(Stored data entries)
──────────────────────────────

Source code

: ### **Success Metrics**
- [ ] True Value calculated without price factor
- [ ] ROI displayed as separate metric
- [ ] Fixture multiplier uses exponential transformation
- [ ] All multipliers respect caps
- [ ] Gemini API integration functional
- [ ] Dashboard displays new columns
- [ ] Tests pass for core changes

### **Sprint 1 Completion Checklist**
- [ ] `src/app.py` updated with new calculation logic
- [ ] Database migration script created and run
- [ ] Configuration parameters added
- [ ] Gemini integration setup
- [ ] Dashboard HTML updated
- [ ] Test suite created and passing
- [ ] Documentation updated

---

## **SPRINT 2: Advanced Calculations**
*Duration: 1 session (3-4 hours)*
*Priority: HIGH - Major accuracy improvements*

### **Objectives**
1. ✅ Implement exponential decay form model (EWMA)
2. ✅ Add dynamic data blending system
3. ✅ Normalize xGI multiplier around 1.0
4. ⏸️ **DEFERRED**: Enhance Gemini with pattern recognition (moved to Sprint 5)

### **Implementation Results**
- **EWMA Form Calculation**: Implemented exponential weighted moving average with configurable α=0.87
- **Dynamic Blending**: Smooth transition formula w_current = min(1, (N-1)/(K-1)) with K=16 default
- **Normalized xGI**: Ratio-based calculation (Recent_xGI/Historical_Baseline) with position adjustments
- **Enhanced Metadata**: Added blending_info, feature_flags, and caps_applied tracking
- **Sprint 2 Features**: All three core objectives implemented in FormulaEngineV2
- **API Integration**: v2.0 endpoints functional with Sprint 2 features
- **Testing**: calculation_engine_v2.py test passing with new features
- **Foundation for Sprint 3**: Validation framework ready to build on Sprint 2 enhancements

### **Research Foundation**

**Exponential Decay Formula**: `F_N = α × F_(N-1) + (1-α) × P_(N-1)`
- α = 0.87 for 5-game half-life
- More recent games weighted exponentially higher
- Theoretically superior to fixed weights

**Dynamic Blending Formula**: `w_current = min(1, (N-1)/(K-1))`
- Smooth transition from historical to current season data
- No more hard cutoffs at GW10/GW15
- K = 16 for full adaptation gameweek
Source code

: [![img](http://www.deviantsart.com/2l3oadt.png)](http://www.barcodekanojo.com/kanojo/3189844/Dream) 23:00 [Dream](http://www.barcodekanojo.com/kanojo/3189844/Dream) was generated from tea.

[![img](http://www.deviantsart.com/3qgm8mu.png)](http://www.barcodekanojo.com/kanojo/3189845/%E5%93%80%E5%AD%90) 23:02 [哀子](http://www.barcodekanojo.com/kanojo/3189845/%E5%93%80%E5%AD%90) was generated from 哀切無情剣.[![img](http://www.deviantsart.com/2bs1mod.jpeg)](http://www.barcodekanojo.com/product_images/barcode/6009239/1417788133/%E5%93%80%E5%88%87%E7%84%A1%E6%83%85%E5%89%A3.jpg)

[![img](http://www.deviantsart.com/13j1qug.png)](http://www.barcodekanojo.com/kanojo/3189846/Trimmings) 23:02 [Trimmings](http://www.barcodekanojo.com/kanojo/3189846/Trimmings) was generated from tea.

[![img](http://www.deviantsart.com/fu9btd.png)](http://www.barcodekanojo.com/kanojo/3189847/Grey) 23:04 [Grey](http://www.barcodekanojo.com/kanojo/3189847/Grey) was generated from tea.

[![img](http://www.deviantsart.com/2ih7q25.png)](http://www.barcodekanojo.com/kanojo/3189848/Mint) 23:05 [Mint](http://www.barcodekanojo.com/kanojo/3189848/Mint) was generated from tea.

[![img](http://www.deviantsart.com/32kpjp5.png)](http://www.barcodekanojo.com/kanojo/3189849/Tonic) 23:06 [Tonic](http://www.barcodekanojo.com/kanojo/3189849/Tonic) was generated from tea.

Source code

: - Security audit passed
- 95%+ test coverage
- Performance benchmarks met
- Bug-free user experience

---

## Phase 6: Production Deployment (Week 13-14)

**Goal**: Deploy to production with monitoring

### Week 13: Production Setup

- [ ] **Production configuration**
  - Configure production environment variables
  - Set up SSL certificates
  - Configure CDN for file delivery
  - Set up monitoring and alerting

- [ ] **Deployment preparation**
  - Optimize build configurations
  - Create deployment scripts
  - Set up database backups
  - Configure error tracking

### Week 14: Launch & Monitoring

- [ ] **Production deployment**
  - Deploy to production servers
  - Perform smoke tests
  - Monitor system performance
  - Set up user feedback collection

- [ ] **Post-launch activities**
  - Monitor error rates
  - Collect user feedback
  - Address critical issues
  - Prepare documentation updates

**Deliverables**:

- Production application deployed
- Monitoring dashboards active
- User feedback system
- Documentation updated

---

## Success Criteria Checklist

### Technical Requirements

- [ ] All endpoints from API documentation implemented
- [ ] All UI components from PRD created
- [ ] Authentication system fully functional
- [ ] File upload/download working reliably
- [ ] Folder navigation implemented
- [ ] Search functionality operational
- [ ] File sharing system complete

──────────────────────────────

● **Task requirements**:
Output every one of these entries again, reproducing each line without any change.

● **Solution to this exercise**:
Source code

: ### **Success Metrics**
- [ ] True Value calculated without price factor
- [ ] ROI displayed as separate metric
- [ ] Fixture multiplier uses exponential transformation
- [ ] All multipliers respect caps
- [ ] Gemini API integration functional
- [ ] Dashboard displays new columns
- [ ] Tests pass for core changes

### **Sprint 1 Completion Checklist**
- [ ] `src/app.py` updated with new calculation logic
- [ ] Database migration script created and run
- [ ] Configuration parameters added
- [ ] Gemini integration setup
- [ ] Dashboard HTML updated
- [ ] Test suite created and passing
- [ ] Documentation updated

---

## **SPRINT 2: Advanced Calculations**
*Duration: 1 session (3-4 hours)*
*Priority: HIGH - Major accuracy improvements*

### **Objectives**
1. ✅ Implement exponential decay form model (EWMA)
2. ✅ Add dynamic data blending system
3. ✅ Normalize xGI multiplier around 1.0
4. ⏸️ **DEFERRED**: Enhance Gemini with pattern recognition (moved to Sprint 5)

### **Implementation Results**
- **EWMA Form Calculation**: Implemented exponential weighted moving average with configurable α=0.87
- **Dynamic Blending**: Smooth transition formula w_current = min(1, (N-1)/(K-1)) with K=16 default
- **Normalized xGI**: Ratio-based calculation (Recent_xGI/Historical_Baseline) with position adjustments
- **Enhanced Metadata**: Added blending_info, feature_flags, and caps_applied tracking
- **Sprint 2 Features**: All three core objectives implemented in FormulaEngineV2
- **API Integration**: v2.0 endpoints functional with Sprint 2 features
- **Testing**: calculation_engine_v2.py test passing with new features
- **Foundation for Sprint 3**: Validation framework ready to build on Sprint 2 enhancements

### **Research Foundation**

**Exponential Decay Formula**: `F_N = α × F_(N-1) + (1-α) × P_(N-1)`
- α = 0.87 for 5-game half-life
- More recent games weighted exponentially higher
- Theoretically superior to fixed weights

**Dynamic Blending Formula**: `w_current = min(1, (N-1)/(K-1))`
- Smooth transition from historical to current season data
- No more hard cutoffs at GW10/GW15
- K = 16 for full adaptation gameweek
Source code

: [![img](http://www.deviantsart.com/2l3oadt.png)](http://www.barcodekanojo.com/kanojo/3189844/Dream) 23:00 [Dream](http://www.barcodekanojo.com/kanojo/3189844/Dream) was generated from tea.

[![img](http://www.deviantsart.com/3qgm8mu.png)](http://www.barcodekanojo.com/kanojo/3189845/%E5%93%80%E5%AD%90) 23:02 [哀子](http://www.barcodekanojo.com/kanojo/3189845/%E5%93%80%E5%AD%90) was generated from 哀切無情剣.[![img](http://www.deviantsart.com/2bs1mod.jpeg)](http://www.barcodekanojo.com/product_images/barcode/6009239/1417788133/%E5%93%80%E5%88%87%E7%84%A1%E6%83%85%E5%89%A3.jpg)

[![img](http://www.deviantsart.com/13j1qug.png)](http://www.barcodekanojo.com/kanojo/3189846/Trimmings) 23:02 [Trimmings](http://www.barcodekanojo.com/kanojo/3189846/Trimmings) was generated from tea.

[![img](http://www.deviantsart.com/fu9btd.png)](http://www.barcodekanojo.com/kanojo/3189847/Grey) 23:04 [Grey](http://www.barcodekanojo.com/kanojo/3189847/Grey) was generated from tea.

[![img](http://www.deviantsart.com/2ih7q25.png)](http://www.barcodekanojo.com/kanojo/3189848/Mint) 23:05 [Mint](http://www.barcodekanojo.com/kanojo/3189848/Mint) was generated from tea.

[![img](http://www.deviantsart.com/32kpjp5.png)](http://www.barcodekanojo.com/kanojo/3189849/Tonic) 23:06 [Tonic](http://www.barcodekanojo.com/kanojo/3189849/Tonic) was generated from tea.

Source code

: - Security audit passed
- 95%+ test coverage
- Performance benchmarks met
- Bug-free user experience

---

## Phase 6: Production Deployment (Week 13-14)

**Goal**: Deploy to production with monitoring

### Week 13: Production Setup

- [ ] **Production configuration**
  - Configure production environment variables
  - Set up SSL certificates
  - Configure CDN for file delivery
  - Set up monitoring and alerting

- [ ] **Deployment preparation**
  - Optimize build configurations
  - Create deployment scripts
  - Set up database backups
  - Configure error tracking

### Week 14: Launch & Monitoring

- [ ] **Production deployment**
  - Deploy to production servers
  - Perform smoke tests
  - Monitor system performance
  - Set up user feedback collection

- [ ] **Post-launch activities**
  - Monitor error rates
  - Collect user feedback
  - Address critical issues
  - Prepare documentation updates

**Deliverables**:

- Production application deployed
- Monitoring dashboards active
- User feedback system
- Documentation updated

---

## Success Criteria Checklist

### Technical Requirements

- [ ] All endpoints from API documentation implemented
- [ ] All UI components from PRD created
- [ ] Authentication system fully functional
- [ ] File upload/download working reliably
- [ ] Folder navigation implemented
- [ ] Search functionality operational
- [ ] File sharing system complete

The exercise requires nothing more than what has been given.